Alaska 2000

Day 3 - Sep 2, 2000
Last updated: 9/3/00 8:00pm AKDT

Today was our side trip to Barrow. It was a long day, but very interesting. We dropped off the rental car in the morning at the airport before our flight to Barrow, the northern most village in North America. Weather in Barrow was mostly cloudy and 40 degrees.

Flying in looked very desolate. Mud and quite a few ponds of water. The water never seeps into the ground because the ground is frozen (permafrost). Mud everywhere. No green anywhere. The nearest tree is 250 miles south. Extremely flat landscape, no hills. Officially it is a desert. They only get about 6 inches of snow a year. The problem is the drifting. Since there are no trees, mountains, hills or gullies, there is nothing to stop the wind from blowing the snow into town. They installed snow fences around the town and can get drifts up to 20 feet high.

About 4500 people live here. About 1500 are children. Evidence points to civilizations living here for 25,000 years. Past civilizations lived in “mounds” or sod houses, homes semi-below ground. They used whale bones to support walls and ceilings. Here you can see some old whale bones sticking out of the ground.

Modern buildings are built on stilts. This is to avoid melting the permafrost (frozen ground a few feet below the top layer of mud) from the heat of the house. If the permafrost melted, the houses would sink. All houses have unique numbers, so it doesn’t matter what street you live on, no two houses in the village have the same house number.

We spent an hour or so at the Native Heritage Center. The local Inupiat people put on a dance and craft demonstration. Here is a little girl being catapulted during the blanket toss. In the lower left corner of the first picture you can see the back of Denise’s head.

Here we are at the Arctic Ocean, which is frozen all but 3 months a year. No icebergs today, but the water was EXTREMELY cold.

They get an occasional polar bear, but we did not see any today. School buses have had police escorts in the past when the polar bears are in town. Here is the sign at the end of the northern most dead-end in North America. You could hike about a mile (or pay someone $80 to take you out) to the very tip, but this was close enough. It was raining at this point in the day, windy and about 40 degrees.

Native Alaskan’s (Inupiat) hunt twice a year for bowhead whales. They caught a 67 foot bowhead whale earlier this year. All public buildings have skull bones from bowhead whales in front of them. Not sure how old this one is, but this is the jaw bone of a bowhead whale, these are not tusks.

Other useless facts: Gas was about $2.80, 12 pack of Pepsi was $7 on sale, eggs 2.50. Not sure how, but they are tricking a lot of teachers to move here. They can’t possibly pay that much to make up the difference in the cost of living. 1 bedroom apartments cost 1200-1500. And judging by the outside, the apartments probably aren’t that nice on the inside either. Our tour bus driver is a teacher, driving a tour bus on weekends and in summer. Do you think he makes enough to live on? Maybe there’s just nothing else to do for fun around here. 🙂 Other jobs are mostly government.

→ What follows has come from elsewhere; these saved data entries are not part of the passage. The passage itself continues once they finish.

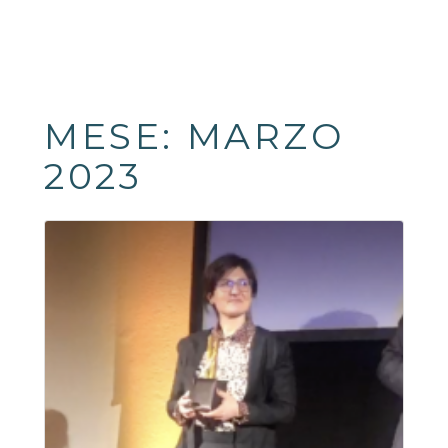
MESE:
MARZO
2023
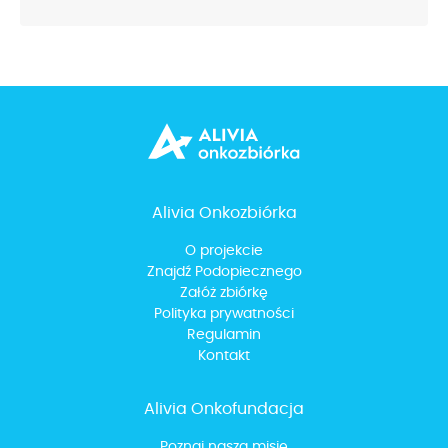
Alivia Onkozbiórka
O projekcie
Znajdź Podopiecznego
Załóż zbiórkę
Polityka prywatności
Regulamin
Kontakt
Alivia Onkofundacja
Poznaj naszą misję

No need for license plates on cars. The police don’t even have them. No roads lead here, so if someone steals your car, you’re bound to find it.

Our tour guide explained something that I mentioned earlier about people accumulating junk cars in their yards. At least in Barrow, it’s hard to get parts for things, so when one car breaks, they save it for parts.

Last week they received their last supply of oil until next summer when the ice breaks.

Igloo means house, doesn’t necessarily mean the stereotypical ice structure. The ice structures are used only in emergencies when out hunting and get caught in a storm.

Lunch at Pepe’s. Not great Mexican food, but that’s where the tour bus stopped.

Arnold Schwarzenagger was here two days before us.

Here I am standing in front of the Barrow sign that shows how far away from home I am. The other picture is of the black sand beaches here in sunny Barrow. Notice no one out in lawn chairs sunning themselves. This is NOT Hawaii.

Then we returned to the Super 8 for one last night. Flight time between Fairbanks and Barrow is a little over an hour. Tomorrow it’s off to Denali.